Kra language spoken in China

Mulao (木佬语 (木佬語, Mùlǎoyǔ)), also known as Ayo, is a possibly extinct Kra language spoken in Guizhou, China. Spoken in Longli County and Majiang County in Guizhou, it is estimated that the language may be extinct or have only have a few living speakers. As of 2011, there are no newspapers, radio programs, or television broadcasts in the language, and it is not recognized by the government, nor taught in schools. Mulao speakers are classified as Gelao people by the government of China, but Mulao speakers do not understand the Gelao languages. It is closely related to A'ou.

==Demographics==
The Mulao number 28,000 people, and are distributed in Majiang, Kaili, Huangping, Duyun, Weng'an, Fuquan, and other counties of southeastern Guizhou.

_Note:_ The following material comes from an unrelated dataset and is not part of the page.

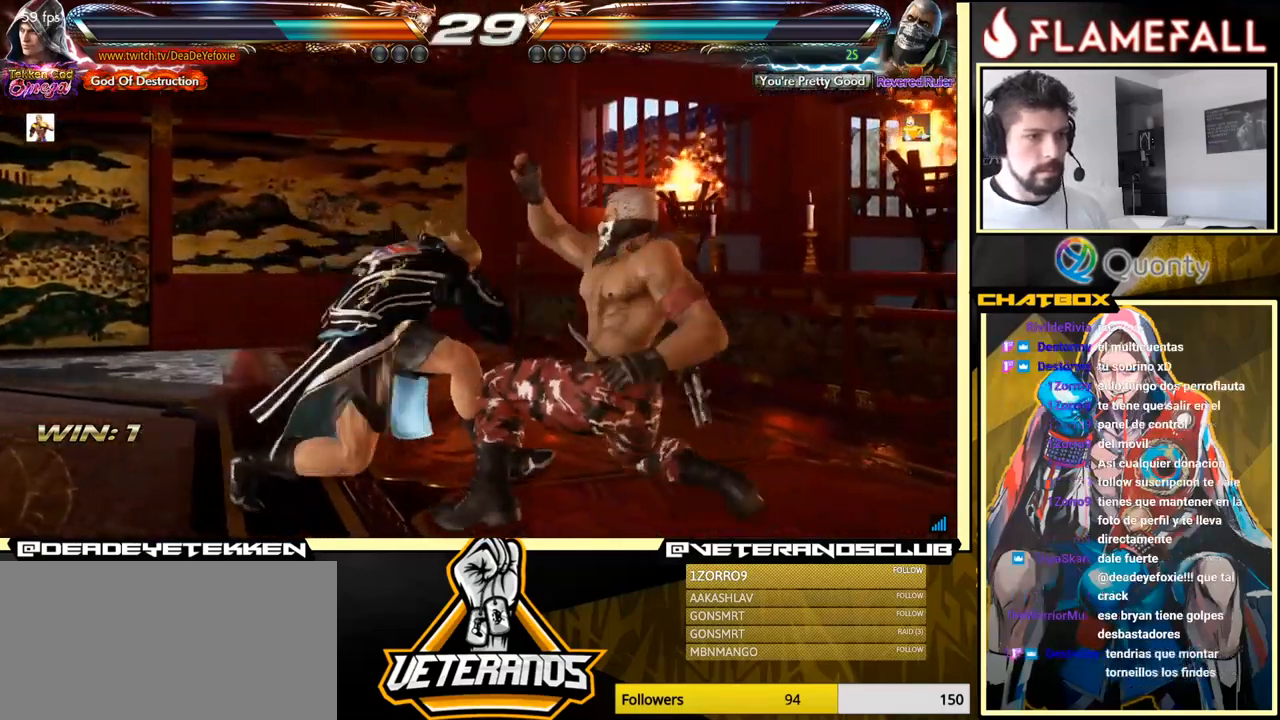
{"buttons": [], "left_stick": "center", "events": [[200, "left_stick", "center"]]}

The Mulao of Xuanwei and Jidong villages refer to themselves as the Mu, and in Longli village (龙里寨) they call themselves /qa24 ɣo53/. Luo (1997) describes the two Mulao varieties of /qa24 o53/ (/qa24 ɣo53/) in Majiang County and /lei35 wo33/ in Kaili City. One dialect is represented by the datapoints of Bamaozhai (巴茅寨) and Madizhai (马碲寨) of Xuanwei District (宣威区), Majiang County (Luo 1997:105, 115), and the other by Bailazhai (白腊寨), Lushan (炉山镇), Kaili City (Luo 1997:189); the latter is also spoken in Dafengdong (大风洞), Pingliang (平良), and Chong'anjiang (重安江).

The last speaker in Longli County was recorded by Bo Wenze (2003).

==Documentation==
Monographs of Mulao include Bo (2003) and Luo (1997). A word list is also given in Zhang (1993).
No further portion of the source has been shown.